Document extract:
────────

Jun 032011
 

maze I have been busy constructing another parallel programming example this week. My target was to find a problem which can be explained in one sentence, coded in less than 10 lines of C, uses a work-queue, and is simple to parallelize but hard to optimize. The one I finally picked is a maze. I am presenting  my first stab at it today but it is still work in progress. Feedback and suggestions are greatly appreciated.

Acknowledgement: I was  taught this example by Prof. Yale Patt at UT Austin when teaching how to write recursion in assembly language.

Problem: Find a path from the mouse to the cheese in a 2D maze.

Rules: The mouse cannot jump. It is not legal for the mouse to be in a black box. The mouse cannot go outside the maze.

Screen shot 2011-06-03 at 10.19.30 AM

 

Input: a text file which describes the maze. Black and white squares are represented by ‘1’ and ‘0’ respectively.

Output: None as such. We will only measure the time it takes to find the cheese.

(artificial) Constraints to make code simple:

1. The maze is always a square
2. There is always at least one solution to the maze (hence program terminates when it has found the cheese)
3. The mouse is not allowed to cross into a box diagonally
4. Important: The input maze will make all perimeter boxes black, thereby eliminating the need for bounds checking every iteration.

Algorithm

 

There are different algorithms to solve this problem. I will use the following:

1: Solve(BOX):
2:   Terminate if BOX has cheese
3:   For each North, West, East, and South directions:
4:     if the box is NOT black and does NOT have a bread crumb:
5:       Drop a bread crumb in the box
6:       Repeat the above steps for that box

Consider the following example. We will start at box A1.

Screen shot 2011-06-03 at 10.34.24 AM

 

Step 1: From A1, the algorithm will move to A2 because South is the only legal direction.

Step 2: At the next step, the algorithm reaches B2 and A3. Now the algorithm has a choice: it either can process B2 or A3. Say it chooses B2.

Step 3: It will reach B3 and C2. Next, the algorithm can either process A3 (from last time), B3, or C2. Say we chose A3.

The algorithm continues to explore the maze in this fashion until it finds the box with the cheese.

Recursive Solution

Recursion is a natural way to solve such a problem. The idea is to call the function recursively for each of the neighbors of the current box. This code is a simple implementation of the above algorithm.

Note: I know this is more than ten lines of code but I will blame it on C and the braces.

 style="min-height: 15px; overflow: auto; width: 650px; background-color: #ffffff; border: #ffffff 1px solid; padding: 0px;">


  1: void find_recursive(int position){ //position is current box’s position
  2:   if(solved) //solved is a global variable for termination
  3:     return;
  4:   if(position == end) // end is the box with the cheese
  5:     solved = true;
  6:   for(int dir = 0; dir < 4; dir++){ // exploring North, South, East, West
  7:     if(!maze[position+direction_offsets[dir]].val){
  8:         maze[position+direction_offsets[dir]].val = 1;
  9:         find_recursive(position+direction_offsets[dir]);
 10:     }
 11:   }
 12: }

Supplement code: The maze is declared as follows:

struct maze_type {

int val;

};

maze_type *maze;

For reference: I have declared each element of the maze to be a struct because I know that I would later want to make each element cache line aligned to eliminate false-sharing.

────────

Records:

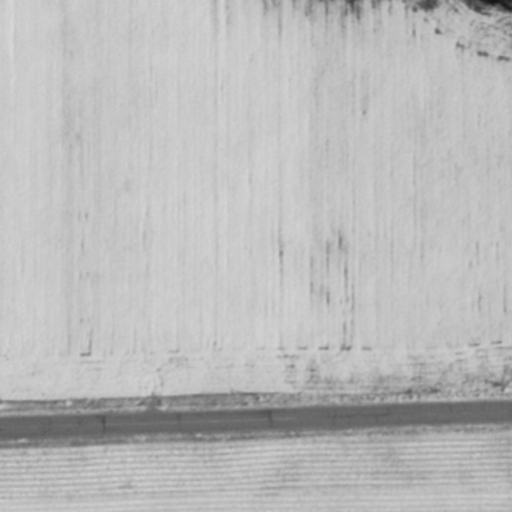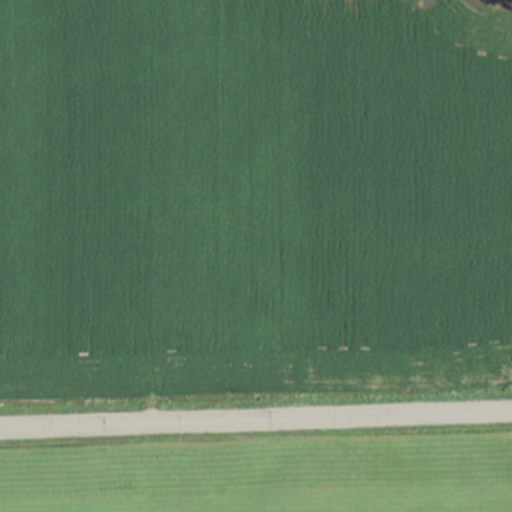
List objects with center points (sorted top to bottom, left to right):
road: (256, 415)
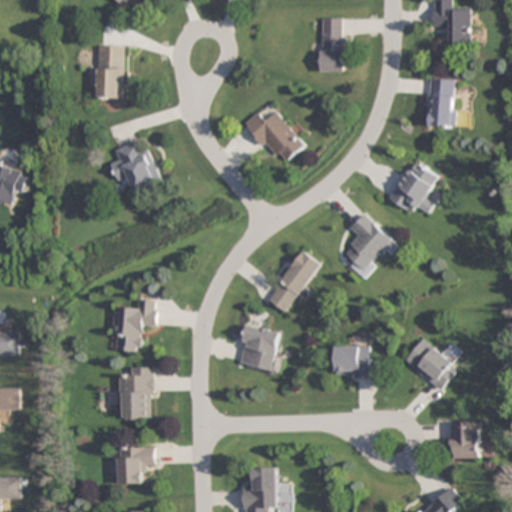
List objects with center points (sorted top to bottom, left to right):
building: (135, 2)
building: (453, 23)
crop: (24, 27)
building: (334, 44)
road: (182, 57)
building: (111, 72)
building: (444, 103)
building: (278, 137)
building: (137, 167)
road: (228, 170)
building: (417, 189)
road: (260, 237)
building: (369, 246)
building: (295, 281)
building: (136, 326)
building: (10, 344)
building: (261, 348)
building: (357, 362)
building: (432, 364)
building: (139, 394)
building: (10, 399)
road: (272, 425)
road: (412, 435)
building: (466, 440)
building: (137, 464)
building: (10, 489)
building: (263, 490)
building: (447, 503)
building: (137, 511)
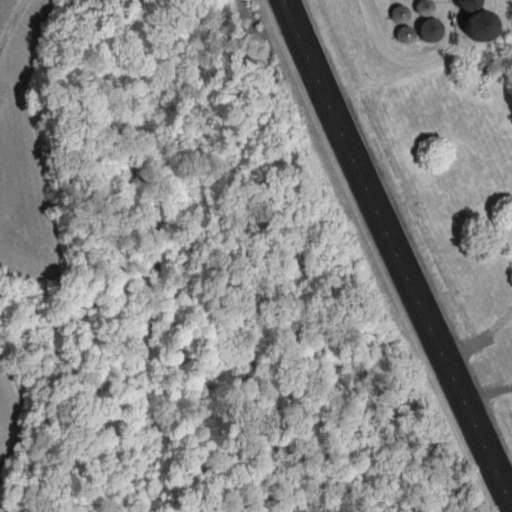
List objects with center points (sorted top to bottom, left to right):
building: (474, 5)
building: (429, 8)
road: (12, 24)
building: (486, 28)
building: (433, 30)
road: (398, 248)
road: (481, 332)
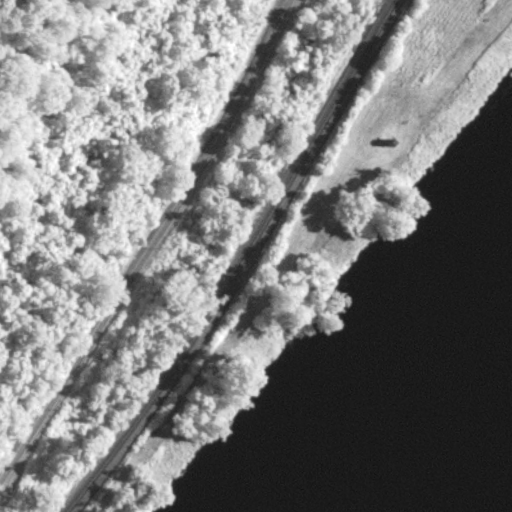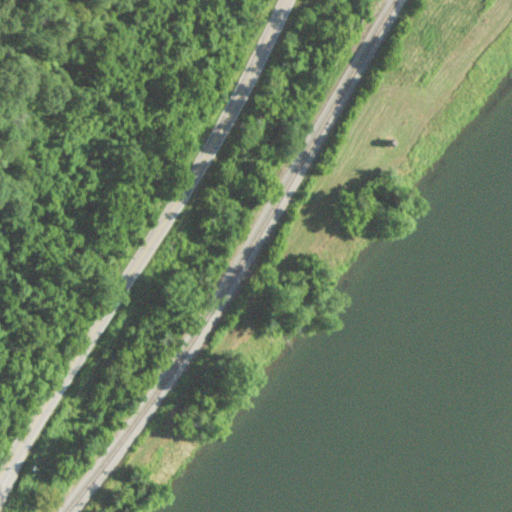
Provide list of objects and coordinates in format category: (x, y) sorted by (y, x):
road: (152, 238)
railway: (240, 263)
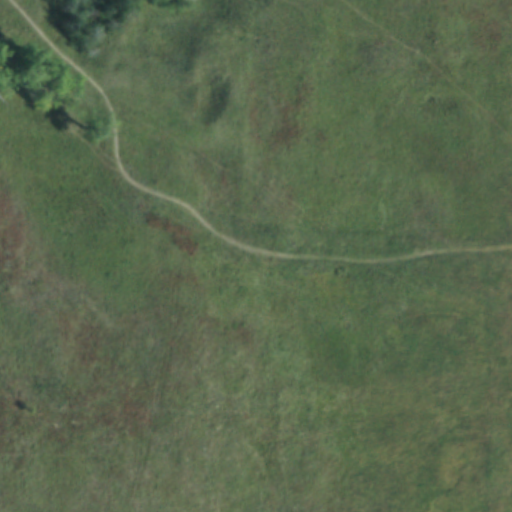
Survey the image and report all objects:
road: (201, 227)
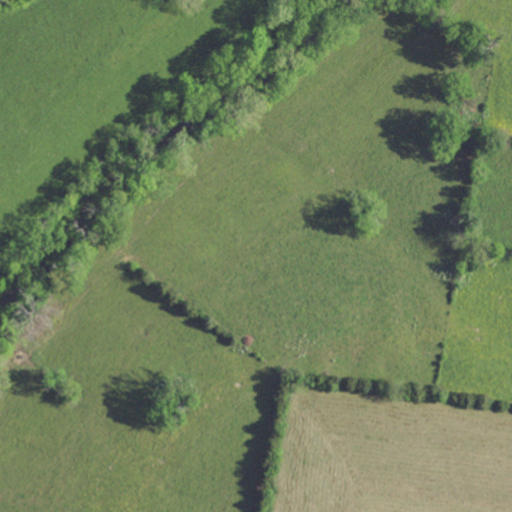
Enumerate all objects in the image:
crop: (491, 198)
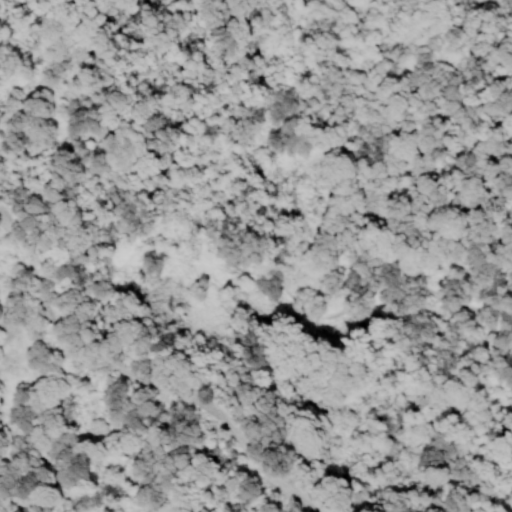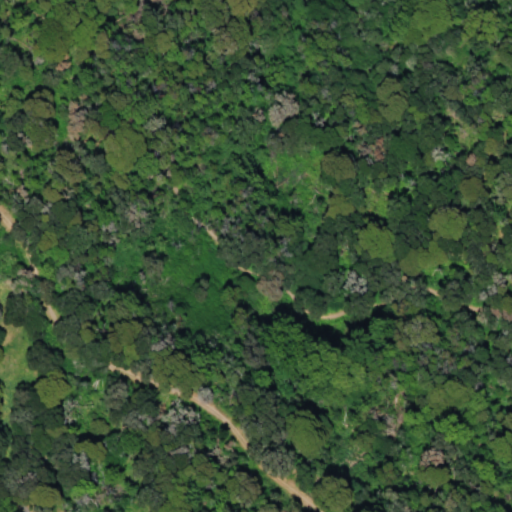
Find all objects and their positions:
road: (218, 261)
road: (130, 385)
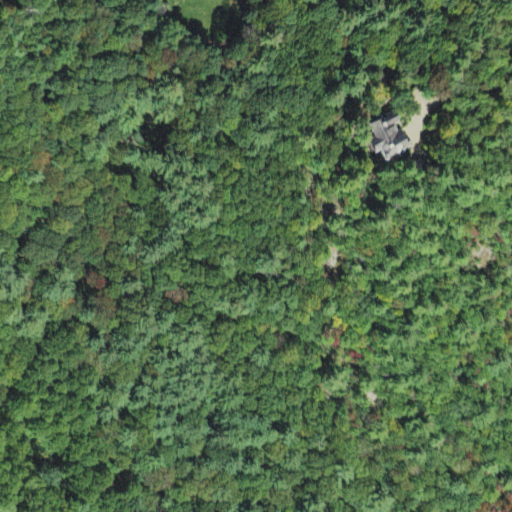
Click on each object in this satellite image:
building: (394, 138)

────────

Tasks to carry out:
1. Repeat the passage of the maze-solving post that begins at the words "Acknowledgement: I was" and stops after "in a 2D maze.".
2. In the maze-solving post, which characters stand for black squares and white squares in the input file?

Worked answers:
1.
Acknowledgement: I was  taught this example by Prof. Yale Patt at UT Austin when teaching how to write recursion in assembly language.

Problem: Find a path from the mouse to the cheese in a 2D maze.

2. Black squares are '1' and white squares are '0'.